Saroja Ramanujan is a Principal Scientist and Group Lead of the Translational and Systems Pharmacology group at Genentech Inc. in South San Francisco, CA.  Saroja received her BSE in chemical engineering from the University of Michigan and a PhD from the University of Wisconsin for computational fluid mechanics studies of capsule and red blood cell deformations.  She subsequently served as a postdoctoral fellow performing both experimental and mathematical modeling based research in tumor vascular and interstitial transport at Steele Lab for Tumor Biology at the Massachusetts General Hospital.  Starting in 2001, Saroja spent 9 years at the pioneering systems modeling company, Entelos, Inc where she led the system modeling efforts for various immunological diseases, followed by 2 years as an Associate Director at the rheumatology IVD company, Crescendo Biosciences. Saroja has 15 years of industry experience in quantitative systems modeling in numerous therapeutic areas including inflammatory and immune conditions, oncology, and cardiovascular disease   She has numerous publications and presentations in the area of biomedical systems modeling and is currently Chair of the International Society of Pharmacometrics (ISoP) Special Interest Group on Quantitative Systems Pharmacology.


“Systems Pharmacology: From Testing Virtual Patients to Treating Real Ones”

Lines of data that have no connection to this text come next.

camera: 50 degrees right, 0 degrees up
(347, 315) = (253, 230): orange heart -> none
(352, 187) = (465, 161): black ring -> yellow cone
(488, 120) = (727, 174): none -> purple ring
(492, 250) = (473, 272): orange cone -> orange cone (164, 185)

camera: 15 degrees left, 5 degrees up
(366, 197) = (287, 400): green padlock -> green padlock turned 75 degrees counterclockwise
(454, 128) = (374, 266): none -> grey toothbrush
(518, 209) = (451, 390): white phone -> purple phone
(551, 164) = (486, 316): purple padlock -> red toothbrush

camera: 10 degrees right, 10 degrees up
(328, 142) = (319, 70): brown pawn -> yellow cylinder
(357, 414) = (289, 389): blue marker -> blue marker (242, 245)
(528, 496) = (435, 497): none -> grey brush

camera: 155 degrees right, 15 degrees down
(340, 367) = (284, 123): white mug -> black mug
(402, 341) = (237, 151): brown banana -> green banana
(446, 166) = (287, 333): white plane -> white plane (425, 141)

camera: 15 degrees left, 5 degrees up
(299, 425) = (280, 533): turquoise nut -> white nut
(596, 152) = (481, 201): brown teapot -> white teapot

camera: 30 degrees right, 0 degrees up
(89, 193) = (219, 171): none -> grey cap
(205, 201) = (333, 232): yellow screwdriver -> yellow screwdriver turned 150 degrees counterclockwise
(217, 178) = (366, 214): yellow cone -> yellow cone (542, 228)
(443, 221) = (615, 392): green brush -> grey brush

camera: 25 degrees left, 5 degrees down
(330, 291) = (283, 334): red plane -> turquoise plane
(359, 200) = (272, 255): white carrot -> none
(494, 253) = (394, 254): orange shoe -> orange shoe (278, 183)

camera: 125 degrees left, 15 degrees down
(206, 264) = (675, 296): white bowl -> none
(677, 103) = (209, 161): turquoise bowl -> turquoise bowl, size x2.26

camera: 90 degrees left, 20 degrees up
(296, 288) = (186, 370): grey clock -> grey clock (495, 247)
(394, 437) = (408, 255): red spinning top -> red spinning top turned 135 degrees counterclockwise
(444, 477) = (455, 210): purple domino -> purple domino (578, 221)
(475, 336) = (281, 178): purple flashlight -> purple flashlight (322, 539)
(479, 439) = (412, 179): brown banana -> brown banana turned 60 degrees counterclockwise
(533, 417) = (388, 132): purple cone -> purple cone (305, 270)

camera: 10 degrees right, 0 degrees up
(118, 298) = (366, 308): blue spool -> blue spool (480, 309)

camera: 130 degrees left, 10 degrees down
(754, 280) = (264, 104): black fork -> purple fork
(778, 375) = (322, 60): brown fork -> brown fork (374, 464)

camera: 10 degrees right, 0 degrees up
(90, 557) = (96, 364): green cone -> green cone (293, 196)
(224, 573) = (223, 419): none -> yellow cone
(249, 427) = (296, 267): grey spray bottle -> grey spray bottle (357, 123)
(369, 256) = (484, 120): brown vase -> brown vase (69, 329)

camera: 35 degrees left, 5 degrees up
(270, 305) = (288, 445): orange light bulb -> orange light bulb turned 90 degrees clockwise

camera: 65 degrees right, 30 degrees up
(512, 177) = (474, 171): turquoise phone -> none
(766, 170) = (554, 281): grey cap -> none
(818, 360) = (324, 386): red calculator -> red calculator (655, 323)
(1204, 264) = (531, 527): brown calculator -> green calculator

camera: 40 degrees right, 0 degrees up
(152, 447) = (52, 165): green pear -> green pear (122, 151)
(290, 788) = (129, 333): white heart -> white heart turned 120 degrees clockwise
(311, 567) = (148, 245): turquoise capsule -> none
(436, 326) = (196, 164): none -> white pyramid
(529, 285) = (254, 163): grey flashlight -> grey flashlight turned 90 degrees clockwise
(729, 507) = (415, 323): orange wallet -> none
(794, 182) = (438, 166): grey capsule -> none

Quantitative Systems Pharmacology (QSP) has been described as the “quantitative analysis of the dynamic interactions between drug(s) and a biological system that aims to understand the behavior of the system as a whole…” (van der Graaf and Benson, Pharm. Res. 2011). The field, which has emerged at the interface of engineering, pharmaceutical sciences and systems biology, is seeing increased adoption in pharmaceutical research and development with the hope of improving the efficiency of drug development.  This talk presents a perspective on QSP in real-world drug development along with technical examples in translational medicine and clinical trial design, notably in the promising new area of cancer immunotherapy.